My model of adults would be tracking that a lot of value could be lost through irreversible actions, which implies that it’s important to a) identify which actions are hard to reverse, and then b) for the most part, avoid taking those actions. I think adults would also be tracking that some irreversible actions might be necessary to prevent other harms, and would be willing to take them soberly and advisedly.
When to take leaps of faith
Sometimes, the right move is to jump to the equilibrium you think is right, and just have faith that others will follow suit. I think adults would be good at discerning when we need analytical, rational answers, and when we need faith. Leaps of faith that seem plausible to me are:
In some scenarios, a leap of faith that if you slow down, others will follow suit
A leap of faith that questions about acausal trade, simulations, most of space, can and should be handled later by more intelligent beings (with the exception of hard to reverse actions in those domains, which I think adults would be tracking)
Which questions can we safely defer to AI systems, and which do we need to answer via human reasoning?
In the status quo world, I’m worried about errors in both directions here. I think adults wouldn’t be governed by either excitement or fear on this, and would have a principled take on the sorts of questions that normatively should be answered by humans, and that empirically can be well and safely answered by AIs.
This question originated from a retreat session ran by Lizka Vaintrob which I really liked, on which questions we actually need to know the answers to in the near future, for the transition to advanced AI to go well. Thanks to Lizka and Owen Cotton-Barratt for that session.
This post is just my responses to one of several prompts; I hope that Lizka, Owen and I will write more about our collective takes on the overall question soon.
“What do they actually do” is another very important question that I should think about more, but haven’t so far. ↩︎
I know people who don’t really like treating the abstraction ‘adult’ in this idealised way, I think because they’re worried that the abstraction will be used to violently repress the child parts of them. I don’t intend the abstraction in that way, and am more trying to channel inspiration than judgement here. ↩︎
Adults will pre-mortem plan by thinking most of their plans will fail. They will therefore they have a dozen layers of backups and action plans prepared in advance. This is also so that other people can feel that they’re safe because someone had already planned this. (“Yeah, I knew this would happen” type of vibe.)
The question would then be “How will my first 10 layers of plans go wrong and how can I take this into account?”
A quick example of this might look like this:
Race dynamics will happen, therefore we need controls and coordination (90%)
Coordination will break down therefore we need better systems (90%)
We will find these better systems yet they will not be implemented by default (85%)
We will therefore have to develop new coordination systems yet they can’t be too big since they won’t be implemented (80%)
We should therefore work on developing proven coordination systems where they empirically work and then scale them
(Other plan maybe around tracking compute or other governance measures)
And I’ve now coincidentally arrived at the same place as Audrey Tang...
But we need more layers than this because systems will fail in various more ways as well!

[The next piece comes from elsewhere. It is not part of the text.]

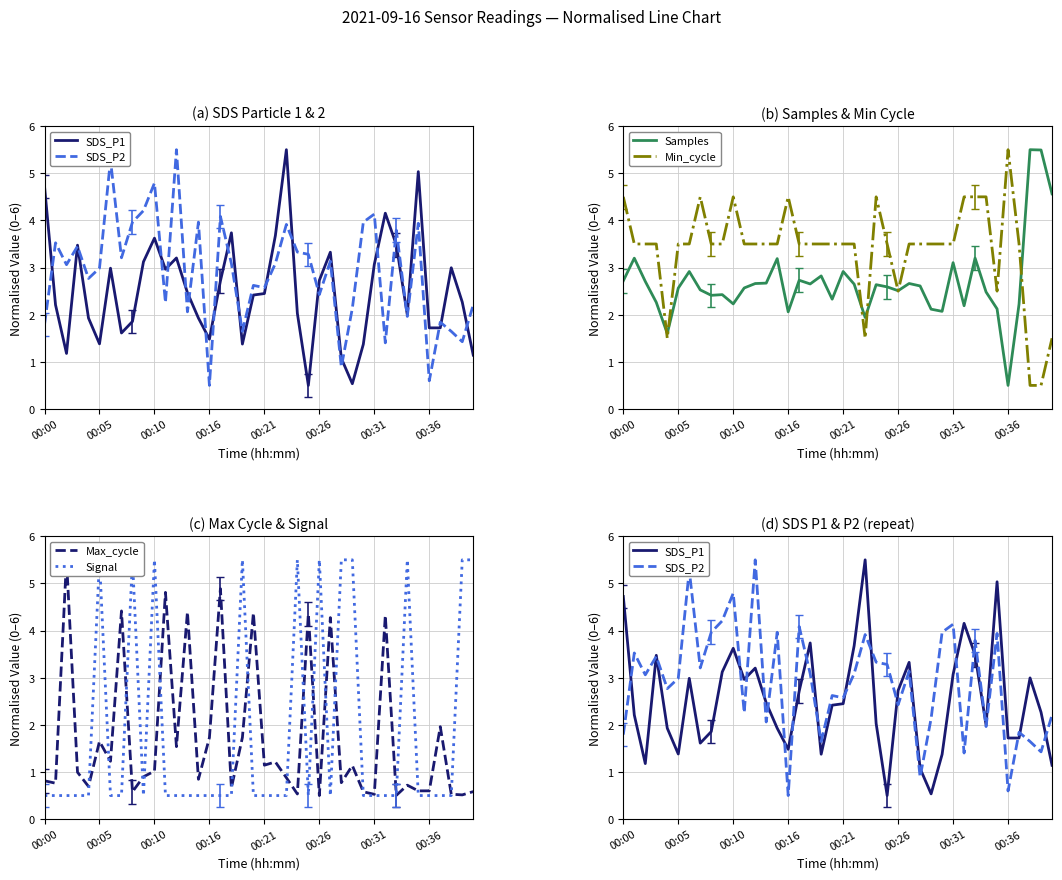

What is the difference between the maximum and minimum values in the SDS_P2 series?

5.0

When you’re creating something with the potential to replace the entire human race, you don’t do it at all, until you are as sure as you can be, that you are doing it right. That’s the adult attitude in my opinion.

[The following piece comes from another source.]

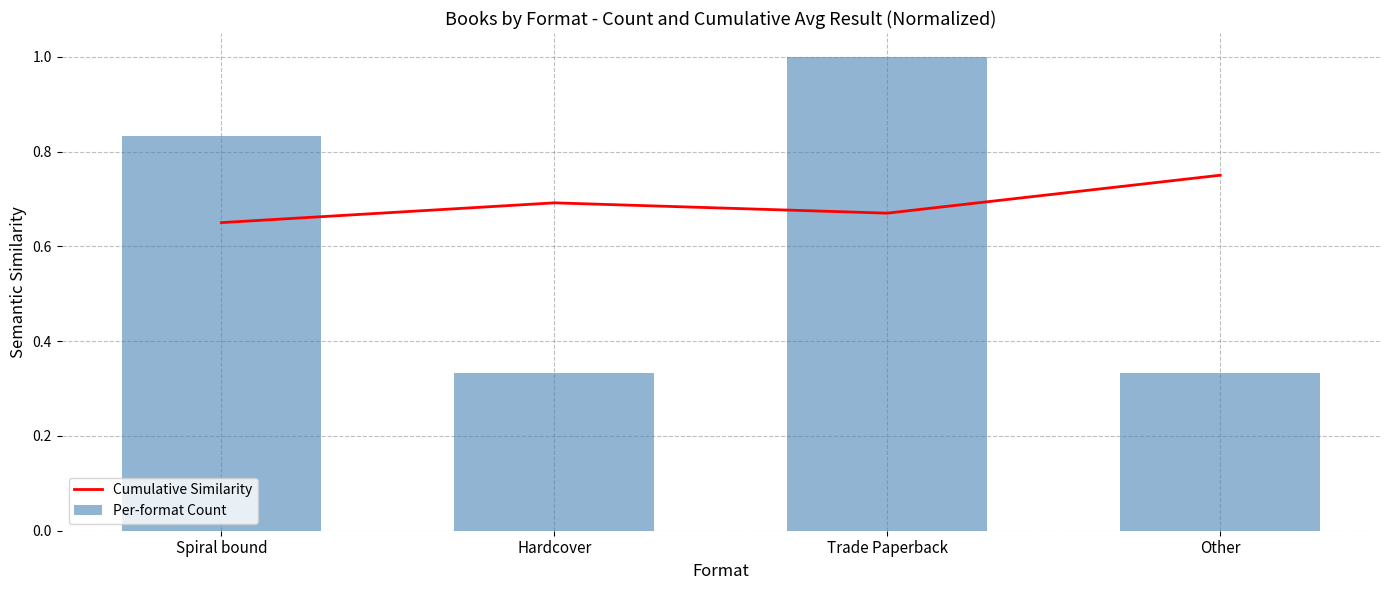

Which series changed the most between Spiral bound and Hardcover?

Per-format Count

Unfortunately we are no longer in that world. The precursors of superintelligence have been commercialized and multiple factions are racing to make it more and more powerful, trusting that they can figure out what needs to be done along the way. The question now is, what is the adult thing to do, in a world that is creating superintelligence in this reckless fashion?
But I’m sure that thinking about what would have been the adult way to do it, remains valuable.